• Job
Look through the data below for the line with "17:20 - 19:10", and transcribe it exactly together with each line after it up to and including the line with "බව පවසමින් පසුගිය". Give nothing else.

• Provided entries
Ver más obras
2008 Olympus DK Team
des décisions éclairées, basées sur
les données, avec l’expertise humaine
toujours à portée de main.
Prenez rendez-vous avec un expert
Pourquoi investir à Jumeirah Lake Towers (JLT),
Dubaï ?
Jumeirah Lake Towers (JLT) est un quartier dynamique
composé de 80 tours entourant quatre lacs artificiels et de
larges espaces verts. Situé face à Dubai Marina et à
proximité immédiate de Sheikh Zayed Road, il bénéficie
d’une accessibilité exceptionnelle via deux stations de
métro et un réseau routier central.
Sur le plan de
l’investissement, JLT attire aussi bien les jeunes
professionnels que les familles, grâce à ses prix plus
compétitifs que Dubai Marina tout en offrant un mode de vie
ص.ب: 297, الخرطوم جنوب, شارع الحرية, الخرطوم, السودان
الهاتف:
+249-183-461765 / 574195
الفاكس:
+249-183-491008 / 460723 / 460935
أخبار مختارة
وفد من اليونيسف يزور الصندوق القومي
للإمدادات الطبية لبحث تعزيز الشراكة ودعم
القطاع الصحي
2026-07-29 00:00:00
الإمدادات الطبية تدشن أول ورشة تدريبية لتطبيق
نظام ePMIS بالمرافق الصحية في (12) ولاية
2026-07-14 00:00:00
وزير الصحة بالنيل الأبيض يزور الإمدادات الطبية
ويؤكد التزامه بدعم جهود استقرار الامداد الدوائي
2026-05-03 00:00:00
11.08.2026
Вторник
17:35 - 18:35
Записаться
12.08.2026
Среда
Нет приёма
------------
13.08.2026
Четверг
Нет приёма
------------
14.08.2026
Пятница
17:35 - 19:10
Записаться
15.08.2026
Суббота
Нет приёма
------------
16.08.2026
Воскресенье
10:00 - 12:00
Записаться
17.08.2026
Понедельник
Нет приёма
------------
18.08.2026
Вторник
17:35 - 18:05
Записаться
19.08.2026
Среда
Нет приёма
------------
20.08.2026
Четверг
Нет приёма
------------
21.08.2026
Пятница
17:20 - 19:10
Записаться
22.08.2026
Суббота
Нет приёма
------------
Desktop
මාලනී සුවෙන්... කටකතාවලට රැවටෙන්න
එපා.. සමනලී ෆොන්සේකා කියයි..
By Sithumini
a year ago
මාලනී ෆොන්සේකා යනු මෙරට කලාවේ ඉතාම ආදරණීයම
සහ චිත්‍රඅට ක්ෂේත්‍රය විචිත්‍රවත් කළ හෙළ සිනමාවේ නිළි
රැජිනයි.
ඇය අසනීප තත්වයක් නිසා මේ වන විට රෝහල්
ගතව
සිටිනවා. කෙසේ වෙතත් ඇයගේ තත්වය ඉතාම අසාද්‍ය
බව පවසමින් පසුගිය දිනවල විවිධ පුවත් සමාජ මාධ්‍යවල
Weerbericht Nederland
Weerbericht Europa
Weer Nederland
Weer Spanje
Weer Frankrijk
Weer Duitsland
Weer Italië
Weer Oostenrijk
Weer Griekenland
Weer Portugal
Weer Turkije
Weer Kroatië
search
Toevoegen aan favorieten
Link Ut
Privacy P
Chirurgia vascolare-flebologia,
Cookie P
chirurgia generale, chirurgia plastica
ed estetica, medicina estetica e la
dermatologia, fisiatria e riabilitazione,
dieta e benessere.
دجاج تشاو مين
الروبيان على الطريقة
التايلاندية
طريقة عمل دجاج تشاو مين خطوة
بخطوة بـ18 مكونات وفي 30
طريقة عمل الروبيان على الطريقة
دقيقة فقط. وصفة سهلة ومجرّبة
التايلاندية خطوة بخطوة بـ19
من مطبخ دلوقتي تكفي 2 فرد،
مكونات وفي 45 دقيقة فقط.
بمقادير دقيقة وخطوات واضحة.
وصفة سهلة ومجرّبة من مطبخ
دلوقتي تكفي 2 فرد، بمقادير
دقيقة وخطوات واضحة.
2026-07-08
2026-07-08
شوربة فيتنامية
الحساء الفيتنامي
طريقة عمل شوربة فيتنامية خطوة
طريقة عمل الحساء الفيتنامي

• Response to this task
17:20 - 19:10
Записаться
22.08.2026
Суббота
Нет приёма
------------
Desktop
මාලනී සුවෙන්... කටකතාවලට රැවටෙන්න
එපා.. සමනලී ෆොන්සේකා කියයි..
By Sithumini
a year ago
මාලනී ෆොන්සේකා යනු මෙරට කලාවේ ඉතාම ආදරණීයම
සහ චිත්‍රඅට ක්ෂේත්‍රය විචිත්‍රවත් කළ හෙළ සිනමාවේ නිළි
රැජිනයි.
ඇය අසනීප තත්වයක් නිසා මේ වන විට රෝහල්
ගතව
සිටිනවා. කෙසේ වෙතත් ඇයගේ තත්වය ඉතාම අසාද්‍ය
බව පවසමින් පසුගිය දිනවල විවිධ පුවත් සමාජ මාධ්‍යවල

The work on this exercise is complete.